Document excerpt:
======
Moderating Petroleum Prices - as of the start of 2022, petroleum prices were rapidly rising, with the result that gasoline prices reaching all-time highs. As can be seen below, prices have moderated .
  
EU Natural Gas Availability - with cuts in Russian energy, natural gas prices elevated, and there was a possibility that the EU would be left in the cold. As can be seen below, prices have moderated.

Supply Chain Unclogged – in early 2002 supply chains faced major clogs with ships waiting days before gaining port access. Per a recent WSJ article (“Supply Chains Upended by Covid Are Back to Normal” ) and the graphs below, the constipation has eased.

COVID Abatement – the disease was a modern-day Spanish Flu causing massive disruption to all parts of the economy. While China is experiencing heightened cases, most of the rest of the world has recovered and looks upon new infections as merely a nuisance.

Russian Miscalculation – sensing an opportunity, Russia invaded Ukraine in the hope of re-establishing USSR-era borders and plugging access points to the Russian heartland. The adventure has been a disaster with the strong possibility that Russia will lose Crimea and will take years to rebuild its military. Even if Putin steps down, sanctions are likely to remains for years, NATO has been expanded and is more united than in any recent times.
 
China Taiwan Aggression Tempered – Russia’s experience in Ukraine is likely to temper China’s near-term aggressiveness towards Taiwan; assaults over land are difficult, and amphibious assaults over 100 miles of water are significantly more problematical. With Japan’s and Australia’s rearmament efforts, the Allies progress in Ukraine, and the tension between India and China, the probability of a vigorous response to any aggression increases.
======
Tasks to carry out:
a - Return the part of the economic outlook commentary from "EU Natural Gas" to "prices have moderated.", copied word for word.
b - Resume the economic outlook commentary, picking up right after its final sentence.
======
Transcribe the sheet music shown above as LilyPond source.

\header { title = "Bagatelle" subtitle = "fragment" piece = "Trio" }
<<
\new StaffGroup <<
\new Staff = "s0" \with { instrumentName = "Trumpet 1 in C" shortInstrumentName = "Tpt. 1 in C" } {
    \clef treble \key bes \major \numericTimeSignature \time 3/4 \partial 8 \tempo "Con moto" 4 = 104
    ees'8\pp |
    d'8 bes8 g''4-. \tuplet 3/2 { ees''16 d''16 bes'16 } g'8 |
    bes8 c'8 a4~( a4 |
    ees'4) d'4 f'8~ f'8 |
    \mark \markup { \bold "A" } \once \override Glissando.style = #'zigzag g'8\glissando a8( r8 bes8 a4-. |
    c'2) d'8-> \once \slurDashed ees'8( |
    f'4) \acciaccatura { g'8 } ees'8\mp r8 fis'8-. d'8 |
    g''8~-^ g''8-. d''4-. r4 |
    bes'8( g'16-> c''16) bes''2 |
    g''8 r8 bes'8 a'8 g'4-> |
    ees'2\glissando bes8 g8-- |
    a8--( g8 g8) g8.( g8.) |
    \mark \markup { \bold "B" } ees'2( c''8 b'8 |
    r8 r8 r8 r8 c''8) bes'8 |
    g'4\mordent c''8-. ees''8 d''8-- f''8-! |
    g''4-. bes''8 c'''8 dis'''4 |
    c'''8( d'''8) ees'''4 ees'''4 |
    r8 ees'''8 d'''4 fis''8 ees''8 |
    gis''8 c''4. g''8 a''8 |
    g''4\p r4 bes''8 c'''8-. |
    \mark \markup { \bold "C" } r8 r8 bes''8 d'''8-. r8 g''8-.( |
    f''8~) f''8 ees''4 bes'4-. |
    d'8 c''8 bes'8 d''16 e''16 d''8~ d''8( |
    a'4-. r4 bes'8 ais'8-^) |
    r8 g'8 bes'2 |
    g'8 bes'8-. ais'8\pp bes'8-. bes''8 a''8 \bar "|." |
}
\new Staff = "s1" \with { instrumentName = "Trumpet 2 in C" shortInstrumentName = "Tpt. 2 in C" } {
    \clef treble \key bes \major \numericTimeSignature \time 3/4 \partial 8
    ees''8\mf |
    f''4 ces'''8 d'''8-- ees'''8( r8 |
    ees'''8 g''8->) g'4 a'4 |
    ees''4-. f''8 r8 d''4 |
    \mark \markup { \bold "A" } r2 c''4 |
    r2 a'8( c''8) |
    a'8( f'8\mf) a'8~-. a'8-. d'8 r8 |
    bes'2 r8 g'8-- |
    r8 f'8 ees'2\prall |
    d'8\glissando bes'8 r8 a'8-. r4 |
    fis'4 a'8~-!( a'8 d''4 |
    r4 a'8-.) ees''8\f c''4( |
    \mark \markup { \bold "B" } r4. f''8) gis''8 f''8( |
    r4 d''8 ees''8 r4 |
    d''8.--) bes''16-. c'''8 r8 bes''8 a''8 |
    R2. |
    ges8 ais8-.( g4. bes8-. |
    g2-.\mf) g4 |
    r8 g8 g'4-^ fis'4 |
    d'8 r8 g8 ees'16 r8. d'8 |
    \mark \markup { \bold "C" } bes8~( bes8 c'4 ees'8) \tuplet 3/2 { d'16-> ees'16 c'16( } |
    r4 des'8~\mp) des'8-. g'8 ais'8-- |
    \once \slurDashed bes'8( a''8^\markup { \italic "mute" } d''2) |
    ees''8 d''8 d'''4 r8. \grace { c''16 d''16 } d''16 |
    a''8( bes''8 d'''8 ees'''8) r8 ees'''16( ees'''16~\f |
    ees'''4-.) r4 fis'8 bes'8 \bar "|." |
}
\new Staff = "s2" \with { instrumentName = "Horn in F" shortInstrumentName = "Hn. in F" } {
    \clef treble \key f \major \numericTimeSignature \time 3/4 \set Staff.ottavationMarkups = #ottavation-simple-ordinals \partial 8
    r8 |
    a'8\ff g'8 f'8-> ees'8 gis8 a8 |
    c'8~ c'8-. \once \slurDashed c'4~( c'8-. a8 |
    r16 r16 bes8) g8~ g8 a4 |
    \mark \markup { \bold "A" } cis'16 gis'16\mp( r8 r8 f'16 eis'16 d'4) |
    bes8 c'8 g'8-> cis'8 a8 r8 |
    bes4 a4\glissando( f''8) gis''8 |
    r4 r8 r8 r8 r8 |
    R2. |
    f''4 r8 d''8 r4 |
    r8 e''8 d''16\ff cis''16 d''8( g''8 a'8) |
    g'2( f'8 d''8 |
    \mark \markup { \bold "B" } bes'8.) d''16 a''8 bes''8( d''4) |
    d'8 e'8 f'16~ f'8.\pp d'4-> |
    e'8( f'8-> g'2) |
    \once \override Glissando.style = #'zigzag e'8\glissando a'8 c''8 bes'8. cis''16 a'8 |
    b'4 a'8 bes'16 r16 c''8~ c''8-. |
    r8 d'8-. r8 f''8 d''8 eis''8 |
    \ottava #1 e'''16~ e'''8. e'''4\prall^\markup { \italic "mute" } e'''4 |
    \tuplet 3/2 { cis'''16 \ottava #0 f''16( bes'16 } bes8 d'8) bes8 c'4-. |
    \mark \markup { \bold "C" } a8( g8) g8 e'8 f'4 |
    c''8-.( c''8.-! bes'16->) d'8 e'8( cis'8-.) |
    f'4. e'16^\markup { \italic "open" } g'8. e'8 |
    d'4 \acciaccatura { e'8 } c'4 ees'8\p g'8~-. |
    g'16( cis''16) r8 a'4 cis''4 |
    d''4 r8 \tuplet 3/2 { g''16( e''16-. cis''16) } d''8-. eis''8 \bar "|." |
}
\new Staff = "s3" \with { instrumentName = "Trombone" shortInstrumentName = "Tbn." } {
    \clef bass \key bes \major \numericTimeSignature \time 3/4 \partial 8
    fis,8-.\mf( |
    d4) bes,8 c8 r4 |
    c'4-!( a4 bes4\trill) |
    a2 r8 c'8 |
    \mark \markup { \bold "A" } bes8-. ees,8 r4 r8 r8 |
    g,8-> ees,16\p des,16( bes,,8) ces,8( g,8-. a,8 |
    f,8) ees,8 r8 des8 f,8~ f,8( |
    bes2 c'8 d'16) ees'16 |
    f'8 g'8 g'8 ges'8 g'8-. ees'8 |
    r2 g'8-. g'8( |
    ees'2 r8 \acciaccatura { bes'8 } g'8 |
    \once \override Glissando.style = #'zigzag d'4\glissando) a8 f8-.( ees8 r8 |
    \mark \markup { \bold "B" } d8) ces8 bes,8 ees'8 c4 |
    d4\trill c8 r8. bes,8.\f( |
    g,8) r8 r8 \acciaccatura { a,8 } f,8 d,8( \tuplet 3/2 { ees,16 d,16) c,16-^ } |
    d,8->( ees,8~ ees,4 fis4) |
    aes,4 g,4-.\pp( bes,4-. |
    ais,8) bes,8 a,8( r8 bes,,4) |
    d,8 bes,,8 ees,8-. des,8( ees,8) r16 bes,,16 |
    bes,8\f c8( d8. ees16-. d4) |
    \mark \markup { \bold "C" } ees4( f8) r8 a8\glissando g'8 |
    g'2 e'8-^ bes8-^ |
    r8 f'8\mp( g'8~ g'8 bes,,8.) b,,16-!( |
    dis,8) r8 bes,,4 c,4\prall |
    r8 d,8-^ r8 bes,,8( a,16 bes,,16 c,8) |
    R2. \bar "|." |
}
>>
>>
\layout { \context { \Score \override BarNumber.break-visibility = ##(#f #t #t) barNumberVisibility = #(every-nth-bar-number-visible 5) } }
======
Per-task answers:
a -
EU Natural Gas Availability - with cuts in Russian energy, natural gas prices elevated, and there was a possibility that the EU would be left in the cold. As can be seen below, prices have moderated.

b -
Inflation Taming – the casus belli for the unprecedented rapid rise in interest rates has been inflation, but it appears that petroleum and housing prices have moderated. While few mention it, there is currently a contradiction in the federal government’s fiscal policy (i.e., expansionary courtesy of the $2.0T COVID-19 CARES Act, $500B Inflation Reduction Act and the recently-passed $1.65T Omnibus Spending Act) and its monetary policy (quantitative tightening and interest rate increases). Given the fact that the additional interest expense stemming from the rate rises and the resulting deficits and the moderation of inflation, increases in FED rates are likely to temper. 

II. Risks (Short to Medium Term)

Inflation – at its heart, inflation in goods and services is caused by demand exceeding supply. We expect the shift of control in the House is likely to temper some of the fiscal spending. 

Interest Rates – some suggest the FED will continue to increase rates until “they break something”, that is cause a recession. Our view is that the increases have already caused major disruption but that it will take time to be manifested. 

Low Unemployment – normally low unemployment is a positive in the sense that it indicates that the economy is serving the population well by providing job opportunities to those seeking work. However, in the current context, low unemployment stokes inflationary pressures via increased labor costs. While technology will help (i.e., factory automation tools and eventually self-driving automobiles and trucks), the retirement of the Baby Boomers is likely to depress unemployment levels.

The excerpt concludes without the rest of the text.